Abstract
Aim
18-fluorodeoxyglucose positron emission tomography-computed tomography (FDG PET-CT) is valuable in the management of patients with oesophageal cancer, but a role in gastric cancer staging is debated. Our aim was to review the role of FDG PET-CT in a large gastric cancer cohort in a tertiary UK centre.
Methods
We retrospectively reviewed data from 330 patients presenting with gastric adenocarcinoma between March 2014 and December 2016 of whom 105 underwent pre-treatment staging FDG PET-CT scans. FDG PET-CT scans were graded qualitatively and quantitatively (SUVmax) and compared with staging diagnostic CT and operative pathology results (n = 30) in those undergoing resection.
Results
Of the 105 patients (74 M, median age 73 years) 86% of primary tumours were metabolically active (uptake greater than normal stomach) on FDG PET-CT [41/44 (93%) of the intestinal histological subtype (SUVmax 14.1 ± 1.3) compared to 36/46 (78%) of non-intestinal types (SUVmax 9.0 ± 0.9), p = 0.005]. FDG PET-CT upstaged nodal or metastastic staging of 20 patients (19%; 13 intestinal, 6 non-intestinal, 1 not reported), with 17 showing distant metastases not evident on other imaging. On histological analysis, available in 30 patients, FDG PET-CT showed low sensitivity (40%) but higher specificity (73%) for nodal involvement.
Conclusion
FDG PET-CT provides new information in a clinically useful proportion of patients, which leads to changes in treatment strategy, most frequently by detecting previously unidentified metastases, particularly in those with intestinal-type tumours.
Keywords: Gastric cancer, Cancer staging, PET-CT, Metastases
Introduction
Gastric adenocarcinoma can have a poor prognosis, especially in Western countries where presentation is often at a more advanced stage at the time of diagnosis [1]. Those with early tumours, with no or limited nodal involvement, may have surgical resection combined with either neoadjuvant or adjuvant chemotherapy, whereas patients with metastases (M1) are typically managed by palliative means, including chemotherapy and best supportive care without resection.
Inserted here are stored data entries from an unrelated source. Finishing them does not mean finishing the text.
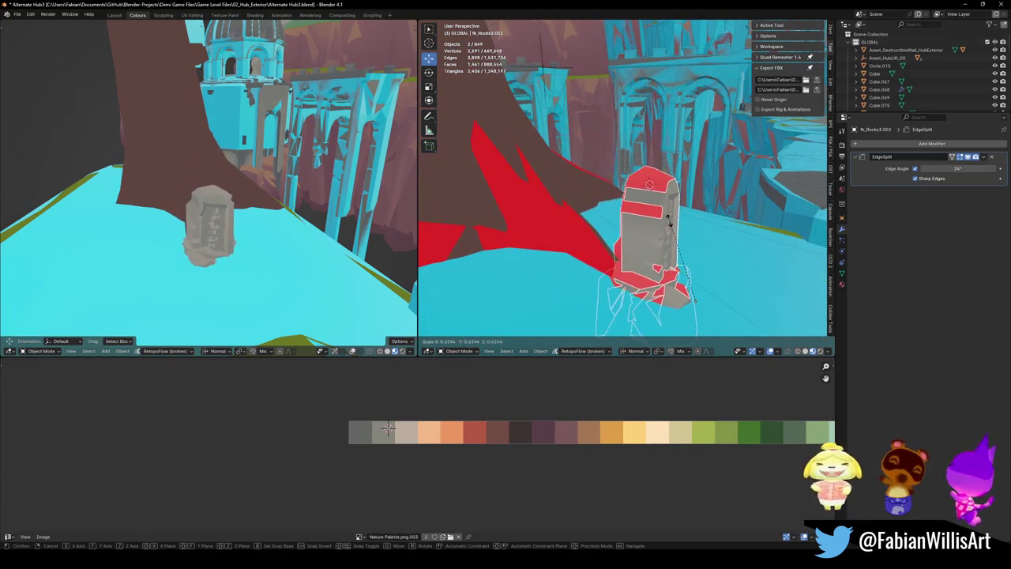
pyautogui.click(648, 184)
pyautogui.press('alt+a')
pyautogui.moveTo(648, 184); pyautogui.dragTo(647, 118)
pyautogui.moveTo(512, 144)
pyautogui.mouseDown()
pyautogui.moveTo(578, 131)
pyautogui.moveTo(531, 170)
pyautogui.mouseUp()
Therefore, it is important to identify appropriate surgical candidates by enhancing the accuracy of pre-treatment staging, which is the basis for treatment decisions [2]. A further consideration is the potential morbidity and mortality from gastric surgery [3], mandating accurate selection of patients who will benefit from surgery and are not harbouring undetected metastatic disease, which may render surgical intervention futile.
Staging of gastric cancer is typically based on endoscopic biopsy, computed tomography (CT) and laparoscopy for those deemed to have loco-regional disease. Positron emission tomography (PET)-CT combines anatomic and functional information to allow diagnosis and staging of cancer. PET-CT with 18-fluoro-2-deoxy-D-glucose (FDG) tracer is commonly used in oncology and has now become more widely available [4, 5].
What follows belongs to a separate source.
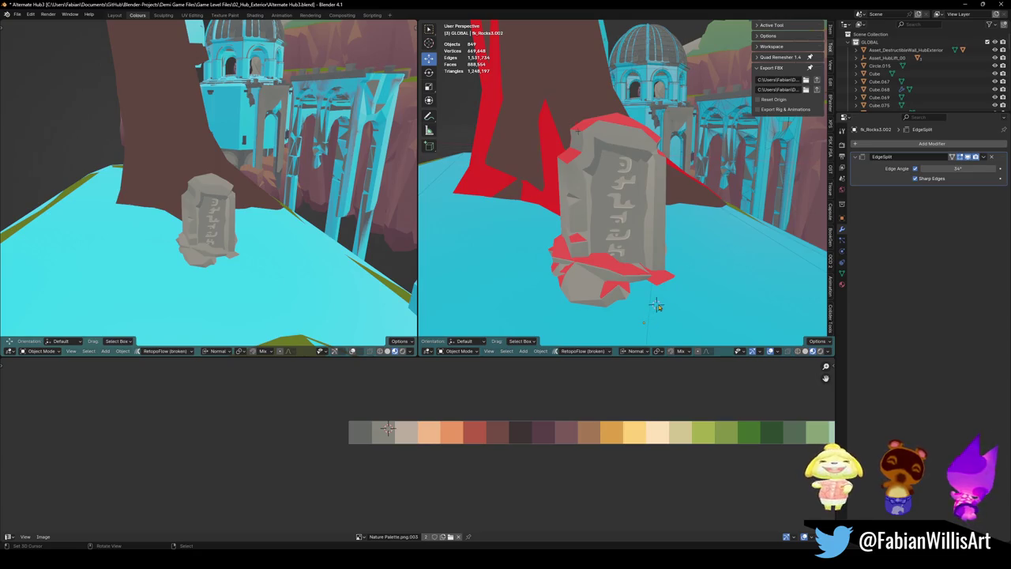
# - Find Demi via Outliner search 'demi' and snap it to the cursor beside the gravestone
pyautogui.write('demi')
In upper gastrointestinal cancer, FDG PET-CT has been shown to be valuable in patients with oesophageal cancer due to its high diagnostic sensitivity for the primary tumour [6], additional staging information regarding nodal status [7] and detection of distant metastases [8–11] thus identifying those patients with occult metastatic disease, or more advanced locoregional node involvement that would benefit from neo-adjuvant chemotherapy.
The usefulness of FDG PET-CT in preoperative staging of gastric adenocarcinoma in particular has been debated, with wide estimates of published sensitivity for detecting the primary tumour ranging from 60 to 94% [11–15]. In addition, physiological FDG uptake in the stomach can be variable and a malignant focus of disease may be obscured by physiological or benign pathological uptake in the stomach wall, such as acute gastritis [16, 17]. Differences in FDG uptake between the histological subtypes have also been reported, with higher uptake in cancers of intestinal type and more advanced tumours [18]. Reports have indicated low rates of detection in more distal tumours, early (T1, T2) tumours [19] and those of diffuse histological subtype [20]. It is therefore not routinely recommended in the UK, according to recent guidelines [21].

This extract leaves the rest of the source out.